WHAT TO PRODUCE -> Omitting all images, give the entries that follow again exactly as they read.

Stored data ->
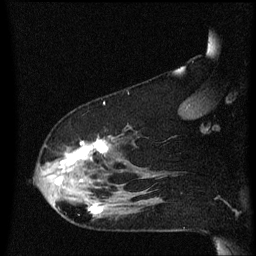
Breast MRI (dynamic contrast-enhanced), one sagittal slice. Slice 46 of 60 in the series (ordered by position). Dynamic contrast-enhanced series, image 2 of 3 at this slice position (ordered by acquisition). 1.5 T. TE 4.2 ms, TR 8.4 ms. 256 × 256 image matrix. Patient: female, 48 years.
Structures marked on this image (semi-automatically segmented with operator editing):
- analysis volume of interest (the breast-tissue region the enhancement analysis was run in; not a lesion): bounding box <34,126,134,221> (left, top, right, bottom; pixels)
- tumour enhancement mask (voxels above the 70 % enhancement threshold inside the analysis volume of interest): <56,140,109,215>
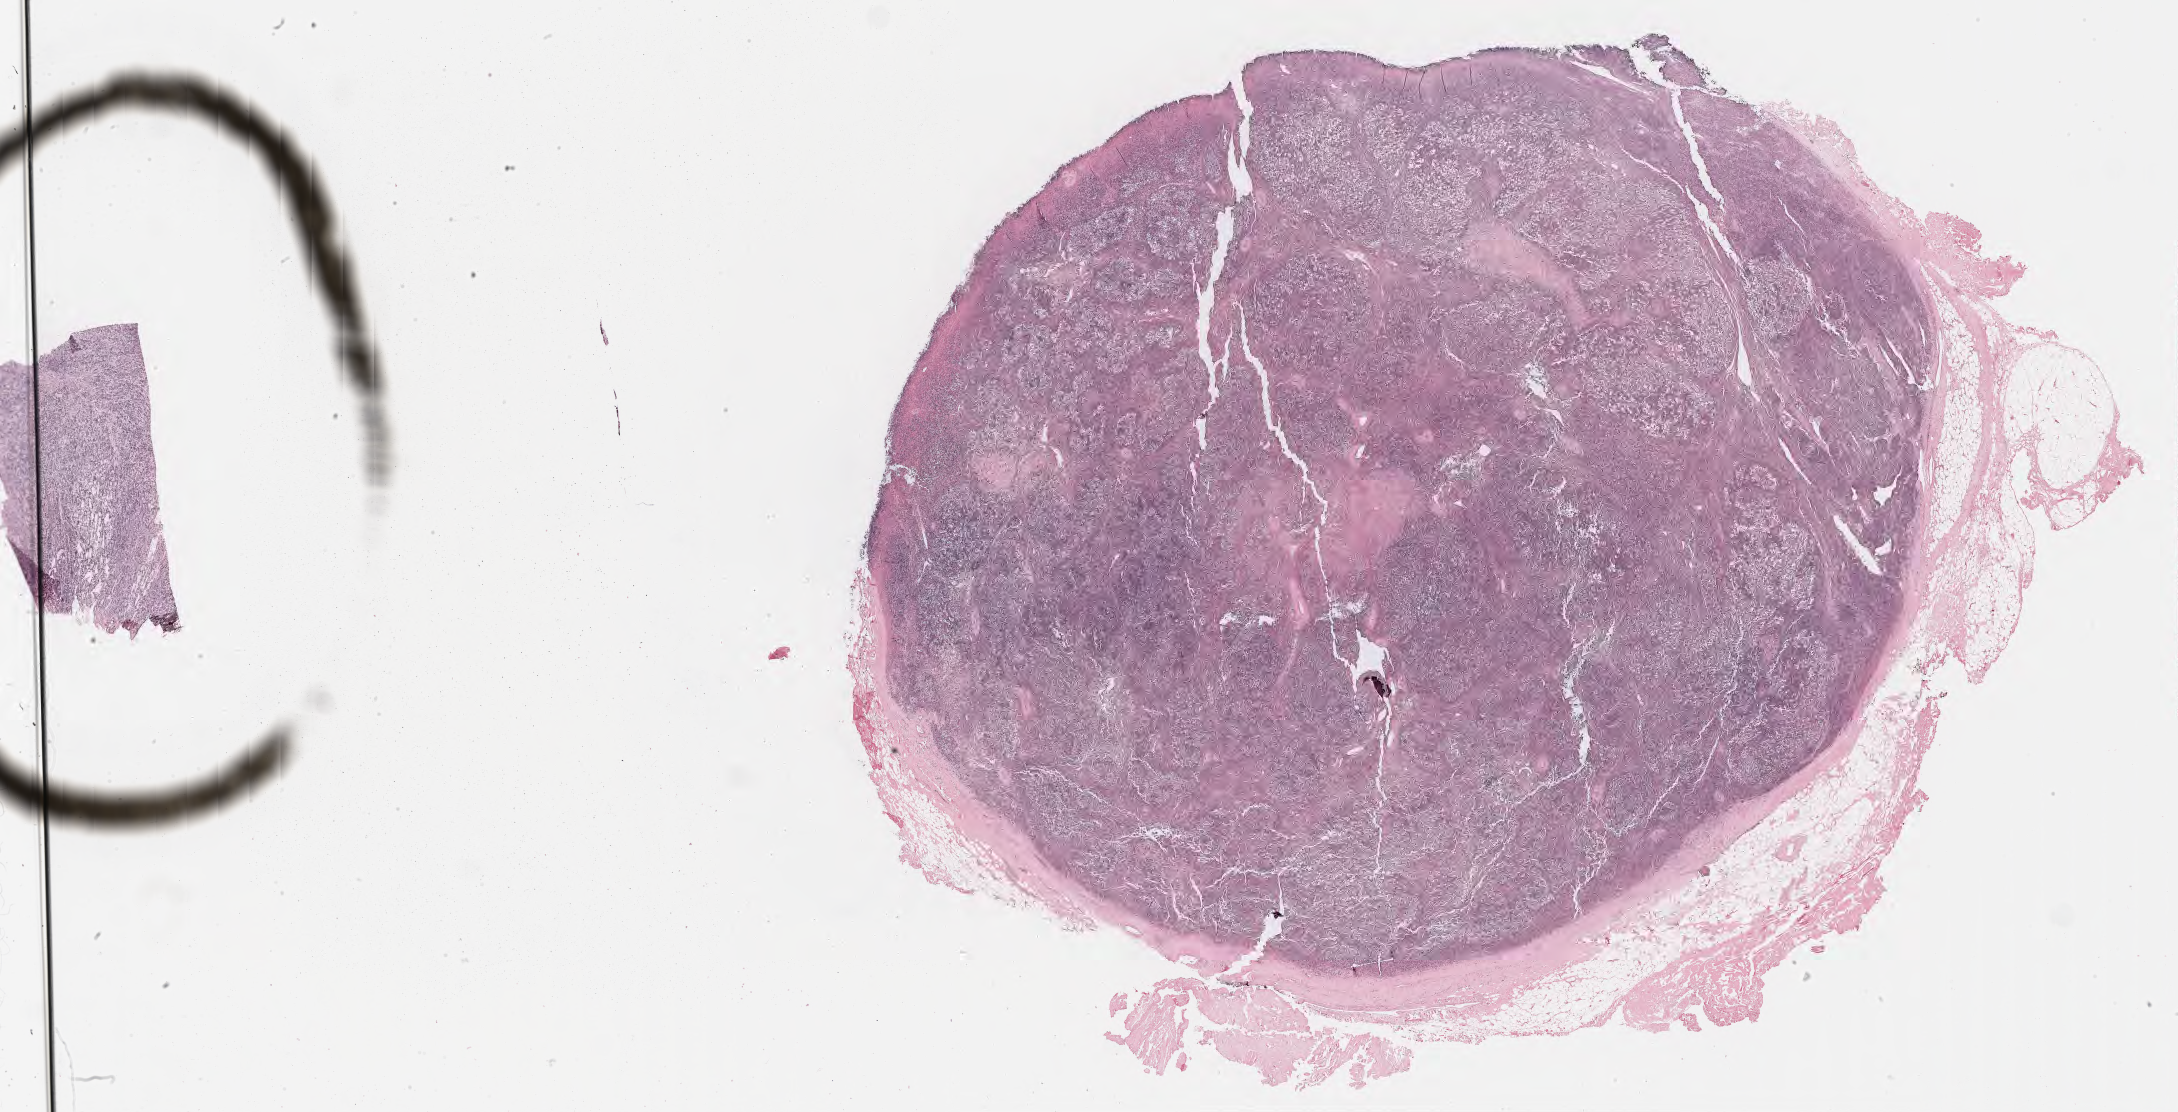
Whole-slide image; stain recorded as Iodonitrotetrazolium — low-resolution overview of the scanned area, about 35.2 x 18.0 mm, specimen: tumor tissue, site: lymph node. Patient: male, aged 46.
Histologic diagnosis: Diffuse large B-cell lymphoma, NOS.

OUTPUT OF THE EXERCISE ->
Breast MRI (dynamic contrast-enhanced), one sagittal slice. Slice 46 of 60 in the series (ordered by position). Dynamic contrast-enhanced series, image 2 of 3 at this slice position (ordered by acquisition). 1.5 T. TE 4.2 ms, TR 8.4 ms. 256 × 256 image matrix. Patient: female, 48 years.
Structures marked on this image (semi-automatically segmented with operator editing):
- analysis volume of interest (the breast-tissue region the enhancement analysis was run in; not a lesion): bounding box <34,126,134,221> (left, top, right, bottom; pixels)
- tumour enhancement mask (voxels above the 70 % enhancement threshold inside the analysis volume of interest): <56,140,109,215>
Whole-slide image; stain recorded as Iodonitrotetrazolium — low-resolution overview of the scanned area, about 35.2 x 18.0 mm, specimen: tumor tissue, site: lymph node. Patient: male, aged 46.
Histologic diagnosis: Diffuse large B-cell lymphoma, NOS.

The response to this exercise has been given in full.